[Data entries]
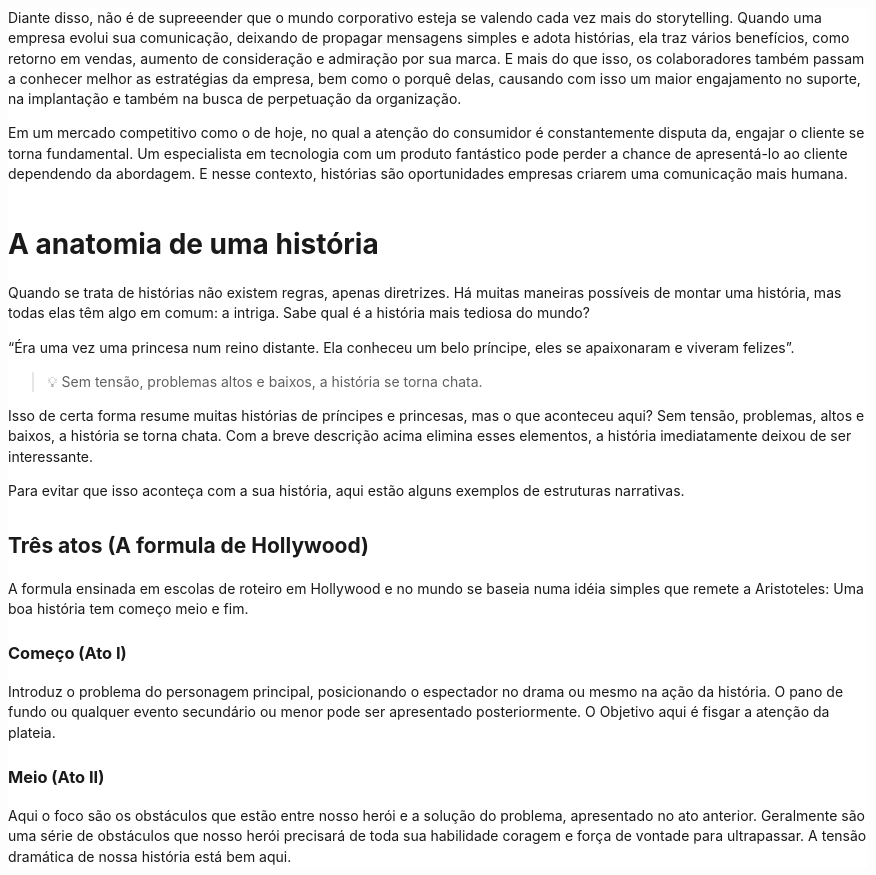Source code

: 
Diante disso, não é de supreeender que o mundo corporativo esteja se valendo cada vez mais do storytelling. Quando uma empresa evolui sua comunicação, deixando de propagar mensagens simples e adota histórias, ela traz vários benefícios, como retorno em vendas, aumento de consideração e admiração por sua marca. E mais do que isso, os colaboradores também passam a conhecer melhor as estratégias da empresa, bem como o porquê delas, causando com isso um maior engajamento no suporte, na implantação e também na busca de perpetuação da organização. 


Em um mercado competitivo como o de hoje, no qual a atenção do consumidor é constantemente disputa da, engajar o cliente se torna fundamental. Um especialista em tecnologia com um produto fantástico pode perder a chance de apresentá-lo ao cliente dependendo da abordagem. E nesse contexto, histórias são oportunidades empresas criarem uma comunicação mais humana. 


# A anatomia de uma história


Quando se trata de histórias não existem regras, apenas diretrizes. Há muitas maneiras possíveis de montar uma história, mas todas elas têm algo em comum: a intriga. Sabe qual é a história mais tediosa do mundo?


“Éra uma vez uma princesa num reino distante. Ela conheceu um belo príncipe, eles se apaixonaram e viveram felizes”.


> 💡 Sem tensão, problemas altos e baixos, a história se torna chata.


Isso de certa forma resume muitas histórias de príncipes e princesas, mas o que aconteceu aqui? Sem tensão, problemas, altos e baixos, a história se torna chata. Com a breve descrição acima elimina esses elementos, a história imediatamente deixou de ser interessante.


Para evitar que isso aconteça com a sua história, aqui estão alguns exemplos de estruturas narrativas.


## Três atos (A formula de Hollywood)


A formula ensinada em escolas de roteiro em Hollywood e no mundo se baseia numa idéia simples que remete a Aristoteles: Uma boa história tem começo meio e fim. 


### Começo (Ato I)


Introduz o problema do personagem principal, posicionando o espectador no drama ou mesmo na ação da história. O pano de fundo ou qualquer evento secundário ou menor pode ser apresentado posteriormente. O Objetivo aqui é fisgar a atenção da plateia.


### Meio (Ato II)


Aqui o foco são os obstáculos que estão entre nosso herói e a solução do problema, apresentado no ato anterior. Geralmente são uma série de obstáculos que nosso herói precisará de toda sua habilidade coragem e força de vontade para ultrapassar. A tensão dramática de nossa história está bem aqui.
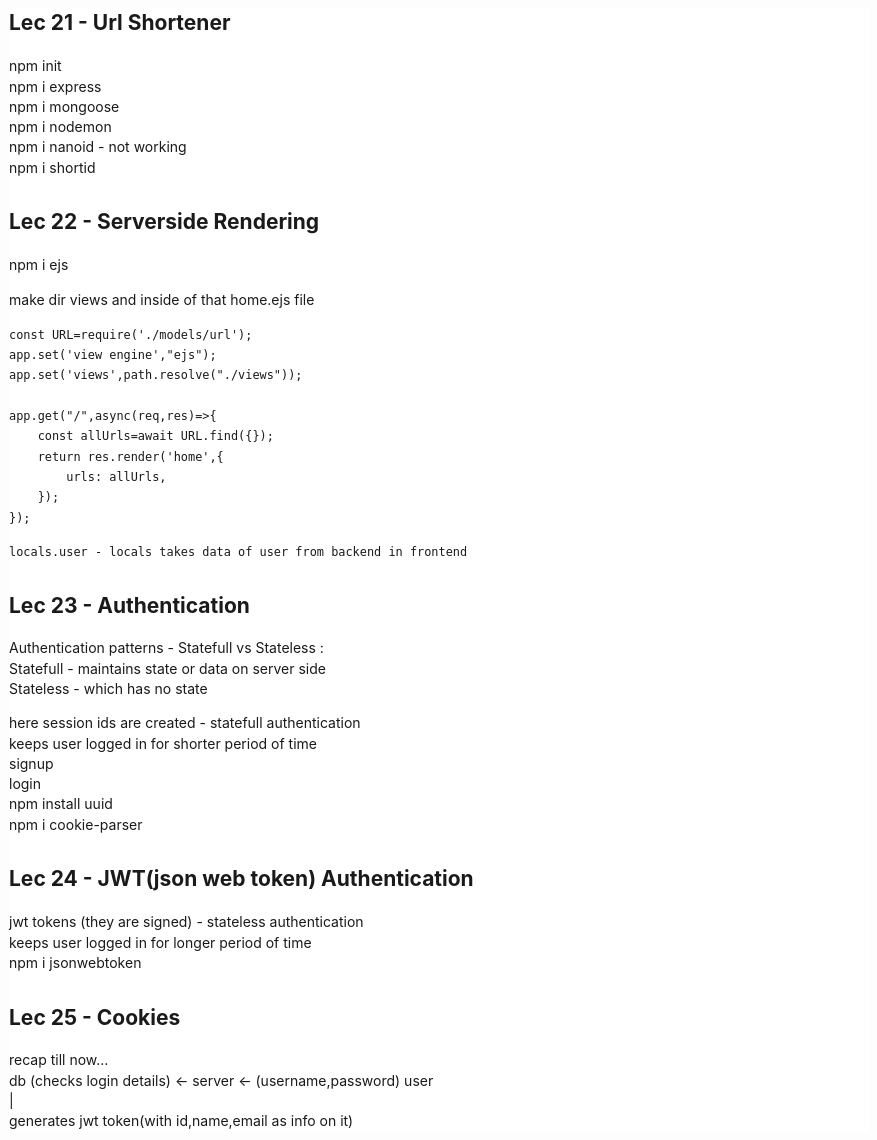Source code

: ## Lec 21 - Url Shortener  

npm init  
npm i express  
npm i mongoose  
npm i nodemon  
npm i nanoid - not working  
npm i shortid  

## Lec 22 - Serverside Rendering  

npm i ejs  

make dir views and inside of that home.ejs file

    const URL=require('./models/url');
    app.set('view engine',"ejs");  
    app.set('views',path.resolve("./views"));  

    app.get("/",async(req,res)=>{  
        const allUrls=await URL.find({});  
        return res.render('home',{  
            urls: allUrls,  
        });  
    });  

`locals.user - locals takes data of user from backend in frontend`  

## Lec 23 - Authentication  

Authentication patterns - Statefull vs Stateless :  
Statefull - maintains state or data on server side  
Stateless - which has no state  

here session ids are created - statefull authentication  
keeps user logged in for shorter period of time  
signup  
login  
npm install uuid  
npm i cookie-parser  

## Lec 24 - JWT(json web token) Authentication  

jwt tokens (they are signed) - stateless authentication  
keeps user logged in for longer period of time  
npm i jsonwebtoken  

## Lec 25 - Cookies  

recap till now...  
db (checks login details) <- server <- (username,password) user  
|  
generates jwt token(with id,name,email as info on it)  
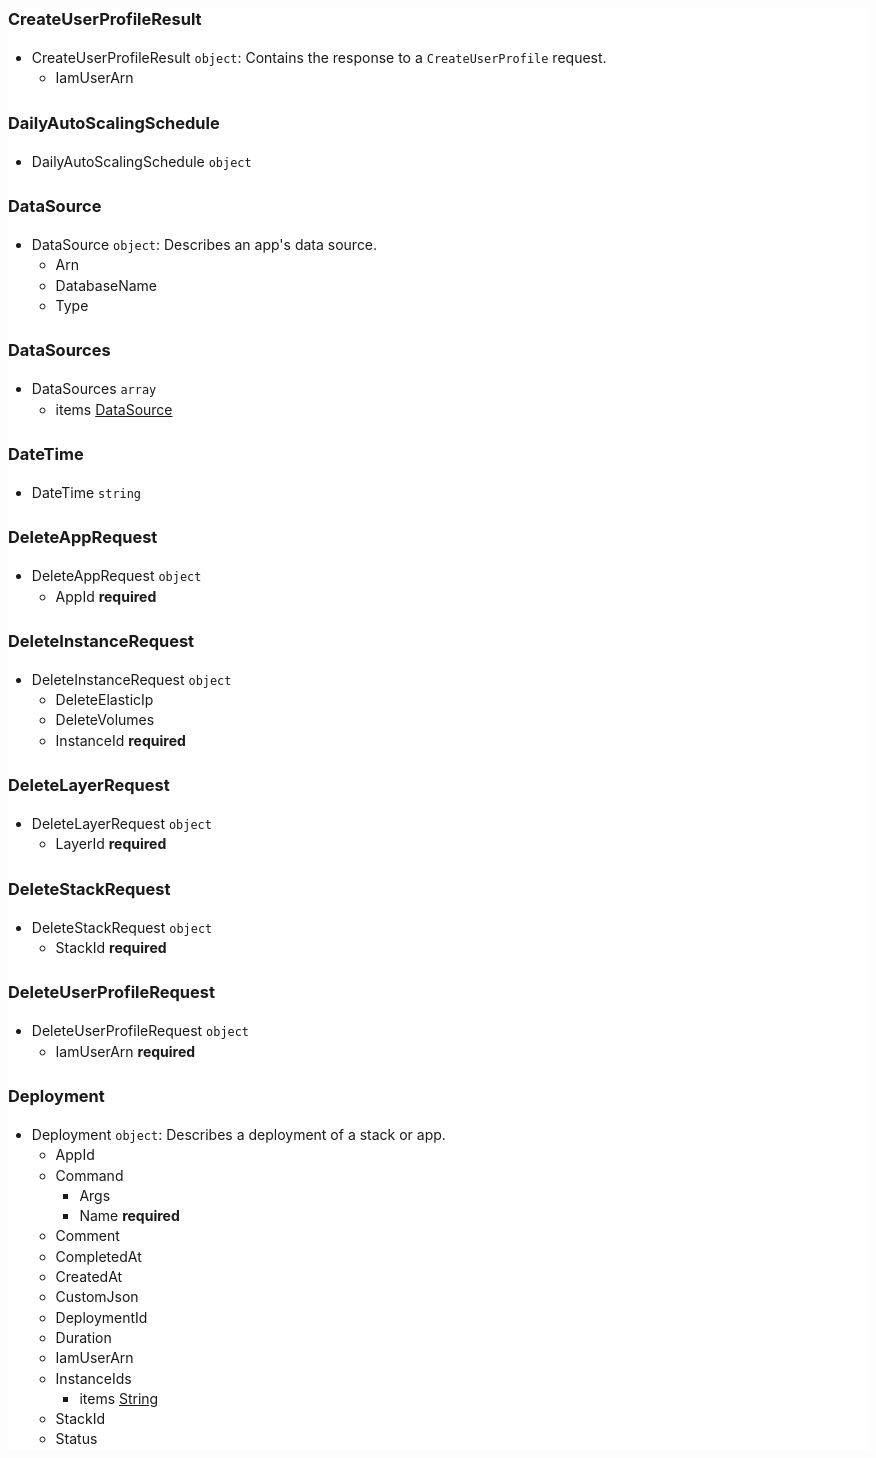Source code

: ### CreateUserProfileResult
* CreateUserProfileResult `object`: Contains the response to a <code>CreateUserProfile</code> request.
  * IamUserArn

### DailyAutoScalingSchedule
* DailyAutoScalingSchedule `object`

### DataSource
* DataSource `object`: Describes an app's data source.
  * Arn
  * DatabaseName
  * Type

### DataSources
* DataSources `array`
  * items [DataSource](#datasource)

### DateTime
* DateTime `string`

### DeleteAppRequest
* DeleteAppRequest `object`
  * AppId **required**

### DeleteInstanceRequest
* DeleteInstanceRequest `object`
  * DeleteElasticIp
  * DeleteVolumes
  * InstanceId **required**

### DeleteLayerRequest
* DeleteLayerRequest `object`
  * LayerId **required**

### DeleteStackRequest
* DeleteStackRequest `object`
  * StackId **required**

### DeleteUserProfileRequest
* DeleteUserProfileRequest `object`
  * IamUserArn **required**

### Deployment
* Deployment `object`: Describes a deployment of a stack or app.
  * AppId
  * Command
    * Args
    * Name **required**
  * Comment
  * CompletedAt
  * CreatedAt
  * CustomJson
  * DeploymentId
  * Duration
  * IamUserArn
  * InstanceIds
    * items [String](#string)
  * StackId
  * Status
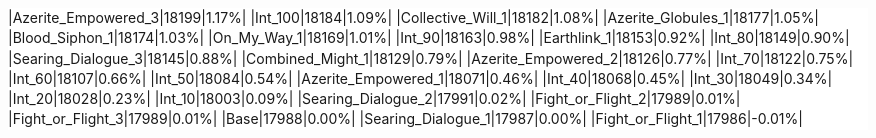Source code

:|Azerite_Empowered_3|18199|1.17%|
|Int_100|18184|1.09%|
|Collective_Will_1|18182|1.08%|
|Azerite_Globules_1|18177|1.05%|
|Blood_Siphon_1|18174|1.03%|
|On_My_Way_1|18169|1.01%|
|Int_90|18163|0.98%|
|Earthlink_1|18153|0.92%|
|Int_80|18149|0.90%|
|Searing_Dialogue_3|18145|0.88%|
|Combined_Might_1|18129|0.79%|
|Azerite_Empowered_2|18126|0.77%|
|Int_70|18122|0.75%|
|Int_60|18107|0.66%|
|Int_50|18084|0.54%|
|Azerite_Empowered_1|18071|0.46%|
|Int_40|18068|0.45%|
|Int_30|18049|0.34%|
|Int_20|18028|0.23%|
|Int_10|18003|0.09%|
|Searing_Dialogue_2|17991|0.02%|
|Fight_or_Flight_2|17989|0.01%|
|Fight_or_Flight_3|17989|0.01%|
|Base|17988|0.00%|
|Searing_Dialogue_1|17987|0.00%|
|Fight_or_Flight_1|17986|-0.01%|

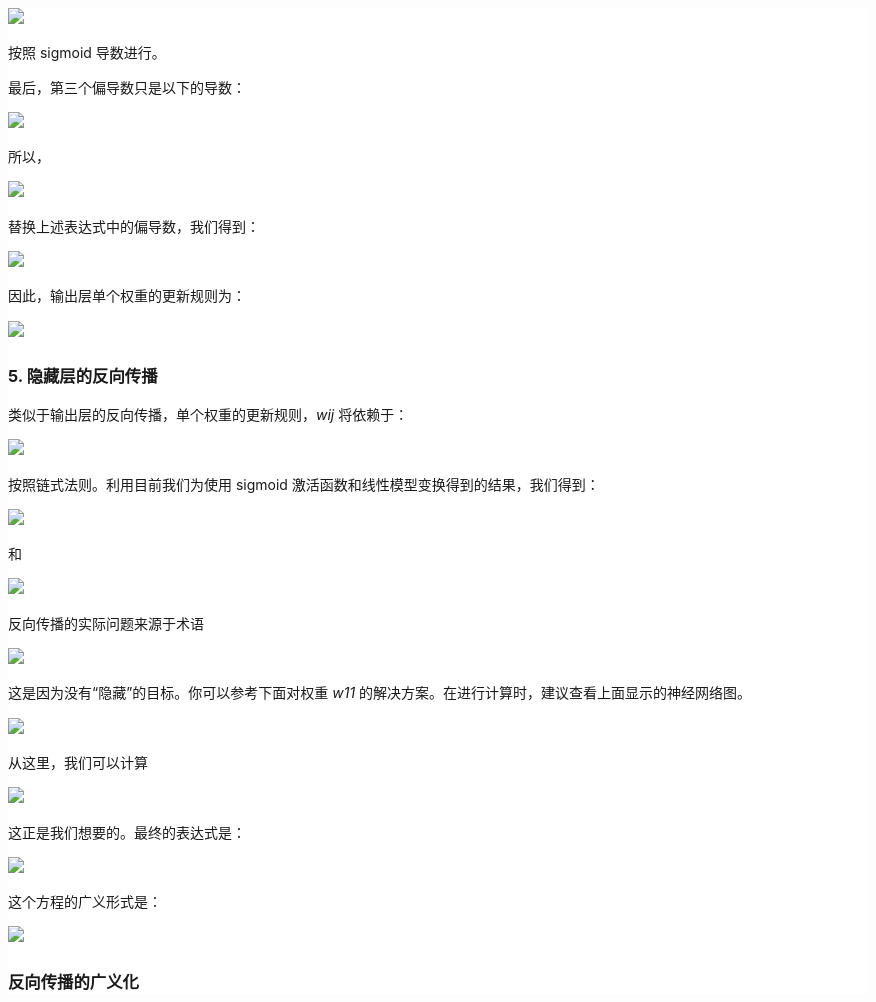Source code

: ![](../Images/759bfb3e847d8aee144b39460e27ece6.png)

按照 sigmoid 导数进行。

最后，第三个偏导数只是以下的导数：

![](../Images/434fbfe985ff45b2fbaa8dae922c1fd7.png)

所以，

![](../Images/08850244595ca1cf164aeec7edd0adc0.png)

替换上述表达式中的偏导数，我们得到：

![](../Images/6c06ef7bc245aa3df9066a95aba67a9c.png)

因此，输出层单个权重的更新规则为：

![](../Images/8db95d12806ce2f99e5619d0ca7afd07.png)

### 5\. 隐藏层的反向传播

类似于输出层的反向传播，单个权重的更新规则，*wij* 将依赖于：

![](../Images/62ad4693fc62b76dbb9d9081b404152e.png)

按照链式法则。利用目前我们为使用 sigmoid 激活函数和线性模型变换得到的结果，我们得到：

![](../Images/7342f010519945bddc9f40d11aff893b.png)

和

![](../Images/ceb75107e4dc2c12135998a034fccb5b.png)

反向传播的实际问题来源于术语

![](../Images/55435ed94c0cd7c31c3885d2ca12b97e.png)

这是因为没有“隐藏”的目标。你可以参考下面对权重 *w11* 的解决方案。在进行计算时，建议查看上面显示的神经网络图。

![](../Images/4005feb701d1e03924701879e0e8ada8.png)

从这里，我们可以计算

![](../Images/2cb24bcd18194bd78b7ecbd8559f79f7.png)

这正是我们想要的。最终的表达式是：

![](../Images/baa55ff6d8cc63a8edf579dafb9c0e10.png)

这个方程的广义形式是：

![](../Images/2adb09a0fc5b9bc6319733aa1b92767f.png)

### 反向传播的广义化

Your task. Copy out every line of the entries where the string "DeleteStackRequest" shows up.

Output for this exercise.
### DeleteStackRequest
* DeleteStackRequest `object`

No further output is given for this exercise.